You need to add 1 cm twice to each dimension.
1 cm on the left side and 1 cm on the right side.
External dimensions will be:
30 + 2 ∙ 1 = 30 + 2 = 32 cm
18 + 2 ∙ 1 = 18 + 2 = 20 cm
23 + 2 ∙ 1 = 23 + 2 = 25 cm
External volume of box = 32 ∙ 20 ∙ 25 = 16 000 cm³
To calculate the space occupied by the wooden box, you need to find the volume of the external dimensions and then subtract the volume of the internal dimensions.
Here's how you can calculate it step by step:
1. Calculate the volume of the external dimensions:
The length (L) of the external dimensions is equal to the internal length (30 cm) plus twice the thickness of the wood (2 * 1 cm). So, L = 30 cm + 2 cm = 32 cm.

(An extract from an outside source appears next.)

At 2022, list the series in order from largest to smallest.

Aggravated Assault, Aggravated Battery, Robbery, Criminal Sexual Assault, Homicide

The width (W) of the external dimensions is equal to the internal width (18 cm) plus twice the thickness of the wood (2 * 1 cm). So, W = 18 cm + 2 cm = 20 cm.
The height (H) of the external dimensions is equal to the internal height (23 cm) plus twice the thickness of the wood (2 * 1 cm). So, H = 23 cm + 2 cm = 25 cm.

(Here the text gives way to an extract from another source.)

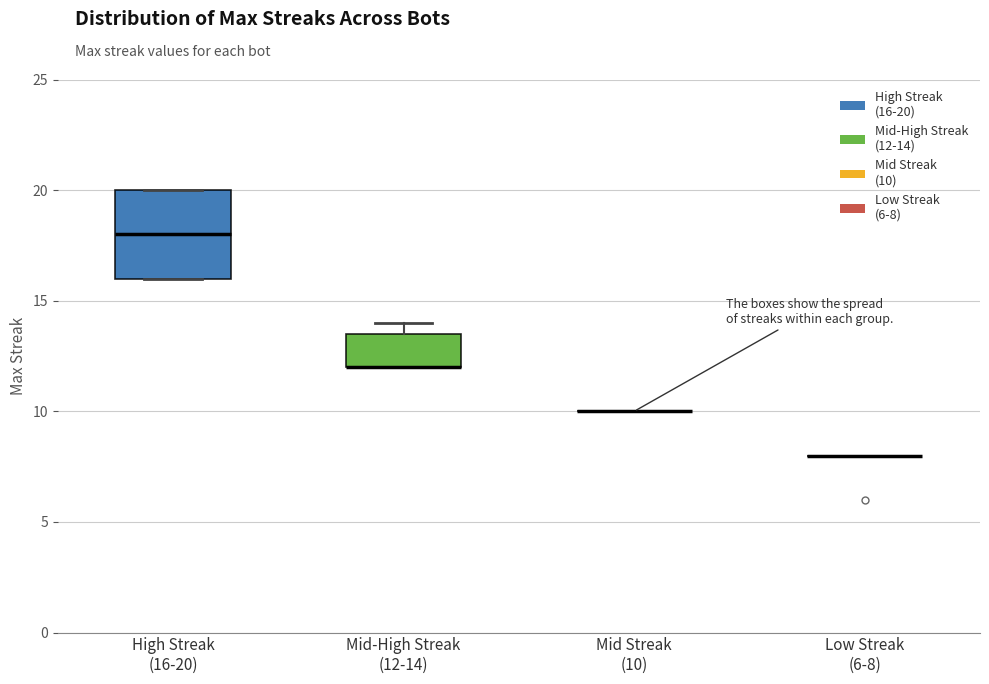

Reading left to right, transcribe this box plot: for each box, give where its median line is, the range the box spans, and where its two whiskers end, as read against the y-axis. The values are not printed on the chart, so give them approximately, as read against the axis.

High Streak (16-20): median 18.0, box 16.0 to 20.0, whiskers 16.0 to 20.0
Mid-High Streak (12-14): median 12.0 (drawn on the box's lower edge), box 12.0 to 13.5, whiskers 12.0 to 14.0
Mid Streak (10): box collapsed to a line at 10.0, whiskers 10.0 to 10.0
Low Streak (6-8): box collapsed to a line at 8.0, whiskers 8.0 to 8.0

The volume (V) of the external dimensions can be calculated by multiplying the length, width, and height, so V = L * W * H = 32 cm * 20 cm * 25 cm = 16,000 cm³.
2. Calculate the volume of the internal dimensions:
The volume (V_int) of the internal dimensions can also be calculated by multiplying the length, width, and height, so V_int = 30 cm * 18 cm * 23 cm = 12,420 cm³.
3. Calculate the space occupied by the wooden box:
Subtract the volume of the internal dimensions from the volume of the external dimensions to find the space occupied by the wooden box:
Space occupied = V - V_int = 16,000 cm³ - 12,420 cm³ = 3,580 cm³.
Therefore, the space occupied by the wooden box, if the wood used is 1 cm thick, is 3,580 cm³.